Opinion
2011-09-30
Appeal from a judgment of the Supreme Court, Erie County (Christopher J. Burns, J.), rendered January 7, 2011. The judgment convicted defendant, upon a nonjury verdict, of robbery in the second degree (two counts).Daniel P. Grasso, Buffalo, for defendant–appellant.Frank A. Sedita, III, District Attorney, Buffalo (Michael J. Hillery of Counsel), for respondent.
MEMORANDUM:
Defendant appeals from a judgment convicting him upon a nonjury verdict of two counts of robbery in the second degree (Penal Law § 160.10[1], [2][a] ). On a prior appeal, we reversed the order that, inter alia, granted defendant's motion to set aside the verdict pursuant to CPL 330.30(1), and we reinstated the verdict ( People v. Benton, 78 A.D.3d 1545, 910 N.Y.S.2d 795, lv. denied 16 N.Y.3d 828, 921 N.Y.S.2d 192, 946 N.E.2d 180). Defendant failed to preserve for our review his contention that the People committed a Brady violation by failing to disclose a report (hereafter, DNA report) containing the results of DNA analysis of a broken beer bottle allegedly used in the robbery ( see People v. Caswell, 56 A.D.3d 1300, 1303, 867 N.Y.S.2d 638, lv. denied 11 N.Y.3d 923, 874 N.Y.S.2d 8, 902 N.E.2d 442, 12 N.Y.3d 781, 879 N.Y.S.2d 58, 906 N.E.2d 1092 cert. denied ––– U.S. ––––, 129 S.Ct. 2775, 174 L.Ed.2d 278; People v. Thomas, 8 A.D.3d 303, 777 N.Y.S.2d 673, lv. denied 3 N.Y.3d 671, 682, 784 N.Y.S.2d 9, 20, 817 N.E.2d 827, 838). In any event, that contention is without merit because the DNA report was not exculpatory in nature ( see People v. Wright, 43 A.D.3d 1359, 1360, 843 N.Y.S.2d 482, lv. denied 9 N.Y.3d 1011, 850 N.Y.S.2d 399, 880 N.E.2d 885; People v. Scott, 32 A.D.3d 1178, 1179, 821 N.Y.S.2d 339, lv. denied 8 N.Y.3d 884, 832 N.Y.S.2d 497, 864 N.E.2d 627; see also People v. Forbes, 190 A.D.2d 1005, 593 N.Y.S.2d 912, lv. denied 81 N.Y.2d 970, 598 N.Y.S.2d 771, 615 N.E.2d 228). Defendant also failed to preserve for our review his contention that the prosecutor violated his right to discovery pursuant to CPL 240.20 inasmuch as he did not object to the prosecutor's failure to disclose the DNA report when defendant was made aware of its existence during the trial ( see People v. Delatorres, 34 A.D.3d 1343, 1344, 825 N.Y.S.2d 614, lv. denied 8 N.Y.3d 921, 834 N.Y.S.2d 511, 866 N.E.2d 457). In any event, reversal based on that violation would not be required inasmuch as “defendant failed to establish that he was ‘substantially prejudice[d]’ ” by the belated disclosure of the DNA report ( id.; see generally People v. Davis, 52 A.D.3d 1205, 1206–1207, 859 N.Y.S.2d 804).

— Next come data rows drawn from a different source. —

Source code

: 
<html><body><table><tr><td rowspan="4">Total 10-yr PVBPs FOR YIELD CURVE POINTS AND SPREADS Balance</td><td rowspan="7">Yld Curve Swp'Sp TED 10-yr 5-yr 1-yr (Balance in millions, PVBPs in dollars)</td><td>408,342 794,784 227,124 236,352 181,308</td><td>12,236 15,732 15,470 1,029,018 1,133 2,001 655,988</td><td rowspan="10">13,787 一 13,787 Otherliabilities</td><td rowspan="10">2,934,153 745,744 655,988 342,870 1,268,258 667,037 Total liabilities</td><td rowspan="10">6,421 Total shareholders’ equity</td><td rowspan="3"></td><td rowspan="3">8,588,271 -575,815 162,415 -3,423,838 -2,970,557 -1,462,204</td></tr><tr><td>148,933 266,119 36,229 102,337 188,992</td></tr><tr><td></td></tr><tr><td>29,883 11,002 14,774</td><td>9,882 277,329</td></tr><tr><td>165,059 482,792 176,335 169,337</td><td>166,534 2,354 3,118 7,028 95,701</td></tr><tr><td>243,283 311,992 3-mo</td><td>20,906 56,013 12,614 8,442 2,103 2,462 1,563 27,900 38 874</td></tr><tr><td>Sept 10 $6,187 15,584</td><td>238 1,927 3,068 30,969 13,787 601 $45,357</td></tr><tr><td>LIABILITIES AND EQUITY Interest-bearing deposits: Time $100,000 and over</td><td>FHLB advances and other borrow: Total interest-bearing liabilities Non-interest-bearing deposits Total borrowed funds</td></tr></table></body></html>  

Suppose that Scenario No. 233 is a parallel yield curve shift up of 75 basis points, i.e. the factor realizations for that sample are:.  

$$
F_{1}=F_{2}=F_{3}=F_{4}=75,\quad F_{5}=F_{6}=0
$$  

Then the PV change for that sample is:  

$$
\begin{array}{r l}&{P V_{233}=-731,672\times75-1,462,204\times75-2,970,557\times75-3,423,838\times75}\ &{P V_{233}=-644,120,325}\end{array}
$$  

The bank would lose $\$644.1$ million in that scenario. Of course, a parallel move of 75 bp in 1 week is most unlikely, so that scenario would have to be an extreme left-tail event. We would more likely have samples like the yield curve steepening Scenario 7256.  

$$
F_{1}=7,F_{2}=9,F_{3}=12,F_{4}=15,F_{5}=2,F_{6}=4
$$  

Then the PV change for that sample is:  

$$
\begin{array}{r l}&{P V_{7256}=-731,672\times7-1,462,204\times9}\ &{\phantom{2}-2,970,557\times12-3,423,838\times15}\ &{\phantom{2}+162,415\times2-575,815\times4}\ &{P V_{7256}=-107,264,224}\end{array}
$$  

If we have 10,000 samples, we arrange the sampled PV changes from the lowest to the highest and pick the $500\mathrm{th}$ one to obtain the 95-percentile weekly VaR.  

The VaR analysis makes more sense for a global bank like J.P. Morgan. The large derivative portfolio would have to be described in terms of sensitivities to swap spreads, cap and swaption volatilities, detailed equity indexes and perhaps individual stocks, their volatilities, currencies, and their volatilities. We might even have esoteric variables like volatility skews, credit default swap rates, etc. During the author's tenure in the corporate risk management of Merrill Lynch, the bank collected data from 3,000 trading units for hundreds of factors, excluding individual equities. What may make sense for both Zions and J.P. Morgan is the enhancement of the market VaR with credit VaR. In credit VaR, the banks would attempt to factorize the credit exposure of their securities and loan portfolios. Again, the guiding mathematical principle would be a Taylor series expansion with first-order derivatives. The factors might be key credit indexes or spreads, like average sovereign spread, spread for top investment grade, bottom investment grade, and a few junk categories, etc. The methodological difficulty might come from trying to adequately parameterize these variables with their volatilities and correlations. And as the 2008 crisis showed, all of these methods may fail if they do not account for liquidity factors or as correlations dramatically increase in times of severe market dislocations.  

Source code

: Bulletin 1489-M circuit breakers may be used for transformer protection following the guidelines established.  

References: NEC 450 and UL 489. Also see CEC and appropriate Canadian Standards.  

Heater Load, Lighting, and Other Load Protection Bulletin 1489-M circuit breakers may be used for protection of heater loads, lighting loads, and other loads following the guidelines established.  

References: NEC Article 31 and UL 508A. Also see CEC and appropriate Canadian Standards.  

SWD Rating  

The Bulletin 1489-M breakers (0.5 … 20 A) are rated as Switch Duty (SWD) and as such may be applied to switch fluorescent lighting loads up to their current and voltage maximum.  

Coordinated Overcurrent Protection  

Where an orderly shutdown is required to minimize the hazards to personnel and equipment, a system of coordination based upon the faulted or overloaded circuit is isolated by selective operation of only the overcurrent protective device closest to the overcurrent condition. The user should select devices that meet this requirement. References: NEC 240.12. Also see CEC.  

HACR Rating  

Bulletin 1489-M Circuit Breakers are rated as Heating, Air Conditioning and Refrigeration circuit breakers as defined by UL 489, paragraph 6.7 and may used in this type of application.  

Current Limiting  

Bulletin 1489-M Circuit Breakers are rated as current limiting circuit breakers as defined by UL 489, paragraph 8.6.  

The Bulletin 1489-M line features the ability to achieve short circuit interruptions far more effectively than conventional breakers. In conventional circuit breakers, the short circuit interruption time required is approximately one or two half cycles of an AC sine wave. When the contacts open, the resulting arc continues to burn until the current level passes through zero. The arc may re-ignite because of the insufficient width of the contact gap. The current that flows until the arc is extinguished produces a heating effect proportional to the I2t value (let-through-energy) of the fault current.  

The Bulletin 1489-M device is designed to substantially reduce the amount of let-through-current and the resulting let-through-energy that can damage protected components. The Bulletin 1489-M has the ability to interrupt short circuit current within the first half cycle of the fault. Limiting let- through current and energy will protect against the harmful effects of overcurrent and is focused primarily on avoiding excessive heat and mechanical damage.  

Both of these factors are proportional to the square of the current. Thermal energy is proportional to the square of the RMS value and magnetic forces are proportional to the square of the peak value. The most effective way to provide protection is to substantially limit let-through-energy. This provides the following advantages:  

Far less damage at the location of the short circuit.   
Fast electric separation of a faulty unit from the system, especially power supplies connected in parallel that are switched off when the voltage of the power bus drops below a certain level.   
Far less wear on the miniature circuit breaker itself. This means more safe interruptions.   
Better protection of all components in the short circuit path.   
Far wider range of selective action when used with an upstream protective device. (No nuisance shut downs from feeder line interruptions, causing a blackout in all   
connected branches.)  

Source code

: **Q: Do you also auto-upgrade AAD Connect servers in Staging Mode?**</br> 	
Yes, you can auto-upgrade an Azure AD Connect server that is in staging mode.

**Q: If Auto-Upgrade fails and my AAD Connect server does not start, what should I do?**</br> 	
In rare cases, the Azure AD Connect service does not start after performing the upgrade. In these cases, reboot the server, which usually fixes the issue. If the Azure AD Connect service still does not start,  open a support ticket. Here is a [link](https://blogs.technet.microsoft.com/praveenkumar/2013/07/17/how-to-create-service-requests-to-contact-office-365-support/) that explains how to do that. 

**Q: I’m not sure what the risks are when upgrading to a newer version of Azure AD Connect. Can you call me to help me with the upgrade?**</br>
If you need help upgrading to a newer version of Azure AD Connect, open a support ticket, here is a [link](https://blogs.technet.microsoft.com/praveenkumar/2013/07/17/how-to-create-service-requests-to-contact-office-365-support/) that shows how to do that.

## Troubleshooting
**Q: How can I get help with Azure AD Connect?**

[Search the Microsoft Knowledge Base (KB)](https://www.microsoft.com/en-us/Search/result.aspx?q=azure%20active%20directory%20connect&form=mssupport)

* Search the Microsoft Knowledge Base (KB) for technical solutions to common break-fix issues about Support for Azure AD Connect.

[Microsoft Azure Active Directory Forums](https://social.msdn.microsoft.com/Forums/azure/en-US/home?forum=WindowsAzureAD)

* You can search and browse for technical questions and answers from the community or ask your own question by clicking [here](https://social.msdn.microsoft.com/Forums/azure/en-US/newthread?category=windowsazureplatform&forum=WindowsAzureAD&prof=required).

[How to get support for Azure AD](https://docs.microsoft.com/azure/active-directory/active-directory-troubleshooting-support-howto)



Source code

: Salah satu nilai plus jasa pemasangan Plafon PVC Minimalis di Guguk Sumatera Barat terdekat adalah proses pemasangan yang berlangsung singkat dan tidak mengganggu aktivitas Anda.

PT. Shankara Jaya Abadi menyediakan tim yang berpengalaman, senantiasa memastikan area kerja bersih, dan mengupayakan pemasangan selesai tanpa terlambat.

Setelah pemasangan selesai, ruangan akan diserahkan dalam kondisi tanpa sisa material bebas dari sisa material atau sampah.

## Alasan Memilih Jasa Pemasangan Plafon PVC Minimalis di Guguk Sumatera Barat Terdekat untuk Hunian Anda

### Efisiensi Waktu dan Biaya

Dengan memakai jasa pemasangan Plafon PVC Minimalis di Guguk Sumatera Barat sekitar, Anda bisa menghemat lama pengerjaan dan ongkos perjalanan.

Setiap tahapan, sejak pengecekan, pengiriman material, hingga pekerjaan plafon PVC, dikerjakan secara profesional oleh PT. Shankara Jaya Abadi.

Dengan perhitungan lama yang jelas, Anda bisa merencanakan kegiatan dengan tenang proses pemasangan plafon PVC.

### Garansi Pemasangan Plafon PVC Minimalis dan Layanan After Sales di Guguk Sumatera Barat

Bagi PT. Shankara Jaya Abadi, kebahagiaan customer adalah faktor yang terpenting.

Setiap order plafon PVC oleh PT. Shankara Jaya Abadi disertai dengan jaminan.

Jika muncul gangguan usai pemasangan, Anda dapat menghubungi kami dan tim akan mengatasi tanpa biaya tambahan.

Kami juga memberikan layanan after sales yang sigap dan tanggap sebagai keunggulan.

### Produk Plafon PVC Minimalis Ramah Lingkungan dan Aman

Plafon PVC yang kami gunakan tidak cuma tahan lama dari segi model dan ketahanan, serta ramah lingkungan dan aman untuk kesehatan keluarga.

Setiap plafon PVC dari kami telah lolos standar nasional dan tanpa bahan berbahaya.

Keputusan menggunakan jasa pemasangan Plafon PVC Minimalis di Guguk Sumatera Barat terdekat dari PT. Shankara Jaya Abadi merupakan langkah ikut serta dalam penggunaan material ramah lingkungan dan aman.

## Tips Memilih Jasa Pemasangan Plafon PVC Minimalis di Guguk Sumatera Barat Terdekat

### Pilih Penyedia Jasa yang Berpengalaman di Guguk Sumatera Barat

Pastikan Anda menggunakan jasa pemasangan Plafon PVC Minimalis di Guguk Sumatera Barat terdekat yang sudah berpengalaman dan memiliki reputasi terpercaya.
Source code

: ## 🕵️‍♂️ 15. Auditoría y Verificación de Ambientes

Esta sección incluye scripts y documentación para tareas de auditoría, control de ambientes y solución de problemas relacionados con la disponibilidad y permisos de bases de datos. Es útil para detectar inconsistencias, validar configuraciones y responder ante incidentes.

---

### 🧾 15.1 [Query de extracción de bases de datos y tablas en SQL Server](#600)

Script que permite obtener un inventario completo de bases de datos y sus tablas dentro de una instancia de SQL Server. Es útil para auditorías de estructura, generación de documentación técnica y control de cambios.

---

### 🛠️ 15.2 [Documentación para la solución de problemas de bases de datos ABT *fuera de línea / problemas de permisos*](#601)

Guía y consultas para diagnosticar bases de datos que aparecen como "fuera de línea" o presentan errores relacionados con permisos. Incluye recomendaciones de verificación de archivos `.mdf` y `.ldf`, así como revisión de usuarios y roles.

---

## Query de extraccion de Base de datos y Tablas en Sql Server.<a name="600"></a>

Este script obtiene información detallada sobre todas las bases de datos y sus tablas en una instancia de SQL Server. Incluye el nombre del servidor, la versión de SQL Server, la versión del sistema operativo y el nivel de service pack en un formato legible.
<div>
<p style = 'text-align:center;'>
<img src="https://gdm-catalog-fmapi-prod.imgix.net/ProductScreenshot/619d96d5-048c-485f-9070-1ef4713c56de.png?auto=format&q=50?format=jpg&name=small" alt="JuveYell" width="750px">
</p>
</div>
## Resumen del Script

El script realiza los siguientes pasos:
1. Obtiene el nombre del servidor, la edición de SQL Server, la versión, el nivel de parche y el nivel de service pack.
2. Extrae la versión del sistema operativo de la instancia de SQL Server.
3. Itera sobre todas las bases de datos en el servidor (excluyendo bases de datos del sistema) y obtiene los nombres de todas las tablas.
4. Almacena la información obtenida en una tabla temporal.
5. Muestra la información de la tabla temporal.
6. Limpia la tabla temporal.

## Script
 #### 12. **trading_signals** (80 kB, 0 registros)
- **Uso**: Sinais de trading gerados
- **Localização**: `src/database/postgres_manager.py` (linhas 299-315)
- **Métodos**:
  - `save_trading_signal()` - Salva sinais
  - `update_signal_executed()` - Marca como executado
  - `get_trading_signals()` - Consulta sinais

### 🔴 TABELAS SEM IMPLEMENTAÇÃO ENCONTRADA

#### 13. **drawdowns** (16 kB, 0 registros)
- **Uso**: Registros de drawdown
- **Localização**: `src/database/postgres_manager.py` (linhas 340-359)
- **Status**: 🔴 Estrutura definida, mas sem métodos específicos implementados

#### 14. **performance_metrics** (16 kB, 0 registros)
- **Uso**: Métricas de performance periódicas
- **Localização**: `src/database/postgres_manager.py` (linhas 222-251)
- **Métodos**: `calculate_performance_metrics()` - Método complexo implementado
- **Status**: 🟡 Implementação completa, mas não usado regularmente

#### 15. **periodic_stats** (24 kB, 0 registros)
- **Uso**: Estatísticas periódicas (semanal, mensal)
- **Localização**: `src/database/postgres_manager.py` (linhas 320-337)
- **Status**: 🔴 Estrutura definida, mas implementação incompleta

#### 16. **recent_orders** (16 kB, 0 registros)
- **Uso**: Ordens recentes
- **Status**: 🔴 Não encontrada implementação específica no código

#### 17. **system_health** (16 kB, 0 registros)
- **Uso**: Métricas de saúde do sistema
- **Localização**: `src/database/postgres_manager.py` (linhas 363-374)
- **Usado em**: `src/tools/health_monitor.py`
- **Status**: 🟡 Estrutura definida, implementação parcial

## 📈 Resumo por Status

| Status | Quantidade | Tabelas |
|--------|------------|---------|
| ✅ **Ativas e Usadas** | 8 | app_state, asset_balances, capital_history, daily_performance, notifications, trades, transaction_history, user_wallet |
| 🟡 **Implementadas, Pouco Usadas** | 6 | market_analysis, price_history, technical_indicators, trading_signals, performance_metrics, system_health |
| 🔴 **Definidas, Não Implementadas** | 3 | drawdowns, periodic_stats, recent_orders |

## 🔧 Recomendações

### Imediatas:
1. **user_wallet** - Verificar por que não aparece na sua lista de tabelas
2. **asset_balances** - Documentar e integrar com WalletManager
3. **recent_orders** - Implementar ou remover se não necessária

Finally, viewing the evidence in light of the elements of the crimes in this nonjury trial ( see People v. Danielson, 9 N.Y.3d 342, 349, 849 N.Y.S.2d 480, 880 N.E.2d 1), we conclude that the verdict is not against the weight of the evidence ( see generally People v. Bleakley, 69 N.Y.2d 490, 495, 515 N.Y.S.2d 761, 508 N.E.2d 672).
It is hereby ORDERED that the judgment so appealed from is unanimously affirmed and the matter is remitted to Supreme Court, Erie County, for proceedings pursuant to CPL 460.50(5).
CENTRA, J.P., PERADOTTO, CARNI, GREEN, AND GORSKI, JJ.